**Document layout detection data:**
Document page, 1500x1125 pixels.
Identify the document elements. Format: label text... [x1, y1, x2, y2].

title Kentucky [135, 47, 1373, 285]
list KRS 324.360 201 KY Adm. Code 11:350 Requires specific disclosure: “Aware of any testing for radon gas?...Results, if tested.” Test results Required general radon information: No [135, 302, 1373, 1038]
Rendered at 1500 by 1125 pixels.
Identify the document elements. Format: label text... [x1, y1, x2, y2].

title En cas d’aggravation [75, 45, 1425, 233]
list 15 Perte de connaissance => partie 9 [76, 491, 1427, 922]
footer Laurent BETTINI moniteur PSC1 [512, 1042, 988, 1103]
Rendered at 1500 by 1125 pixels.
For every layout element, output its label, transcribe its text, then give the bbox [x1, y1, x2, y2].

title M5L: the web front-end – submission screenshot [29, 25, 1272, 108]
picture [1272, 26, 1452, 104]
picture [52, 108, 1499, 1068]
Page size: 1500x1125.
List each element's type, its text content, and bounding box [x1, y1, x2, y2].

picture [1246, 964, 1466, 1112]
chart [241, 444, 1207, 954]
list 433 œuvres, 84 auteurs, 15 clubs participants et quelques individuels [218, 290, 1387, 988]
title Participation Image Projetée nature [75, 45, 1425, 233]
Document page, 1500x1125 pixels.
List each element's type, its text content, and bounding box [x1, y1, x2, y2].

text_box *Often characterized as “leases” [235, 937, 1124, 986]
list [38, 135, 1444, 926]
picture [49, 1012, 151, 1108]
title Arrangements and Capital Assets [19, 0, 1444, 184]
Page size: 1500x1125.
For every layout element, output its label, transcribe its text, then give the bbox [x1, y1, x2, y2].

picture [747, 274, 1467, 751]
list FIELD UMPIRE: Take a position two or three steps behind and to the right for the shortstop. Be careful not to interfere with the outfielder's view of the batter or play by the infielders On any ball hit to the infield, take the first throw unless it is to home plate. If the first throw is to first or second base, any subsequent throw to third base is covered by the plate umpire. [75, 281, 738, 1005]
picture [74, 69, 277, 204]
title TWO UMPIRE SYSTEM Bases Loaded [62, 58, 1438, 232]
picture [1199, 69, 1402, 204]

**WORK INSTRUCTION:** Every entry should be transcribed exactly, with nothing omitted.

**ANSWER SPACE:**
Document page, 1500x1125 pixels.
Identify the document elements. Format: label text... [x1, y1, x2, y2].

title Kentucky [135, 47, 1373, 285]
list KRS 324.360 201 KY Adm. Code 11:350 Requires specific disclosure: “Aware of any testing for radon gas?...Results, if tested.” Test results Required general radon information: No [135, 302, 1373, 1038]
Rendered at 1500 by 1125 pixels.
Identify the document elements. Format: label text... [x1, y1, x2, y2].

title En cas d’aggravation [75, 45, 1425, 233]
list 15 Perte de connaissance => partie 9 [76, 491, 1427, 922]
footer Laurent BETTINI moniteur PSC1 [512, 1042, 988, 1103]
Rendered at 1500 by 1125 pixels.
For every layout element, output its label, transcribe its text, then give the bbox [x1, y1, x2, y2].

title M5L: the web front-end – submission screenshot [29, 25, 1272, 108]
picture [1272, 26, 1452, 104]
picture [52, 108, 1499, 1068]
Page size: 1500x1125.
List each element's type, its text content, and bounding box [x1, y1, x2, y2].

picture [1246, 964, 1466, 1112]
chart [241, 444, 1207, 954]
list 433 œuvres, 84 auteurs, 15 clubs participants et quelques individuels [218, 290, 1387, 988]
title Participation Image Projetée nature [75, 45, 1425, 233]
Document page, 1500x1125 pixels.
List each element's type, its text content, and bounding box [x1, y1, x2, y2].

text_box *Often characterized as “leases” [235, 937, 1124, 986]
list [38, 135, 1444, 926]
picture [49, 1012, 151, 1108]
title Arrangements and Capital Assets [19, 0, 1444, 184]
Page size: 1500x1125.
For every layout element, output its label, transcribe its text, then give the bbox [x1, y1, x2, y2].

picture [747, 274, 1467, 751]
list FIELD UMPIRE: Take a position two or three steps behind and to the right for the shortstop. Be careful not to interfere with the outfielder's view of the batter or play by the infielders On any ball hit to the infield, take the first throw unless it is to home plate. If the first throw is to first or second base, any subsequent throw to third base is covered by the plate umpire. [75, 281, 738, 1005]
picture [74, 69, 277, 204]
title TWO UMPIRE SYSTEM Bases Loaded [62, 58, 1438, 232]
picture [1199, 69, 1402, 204]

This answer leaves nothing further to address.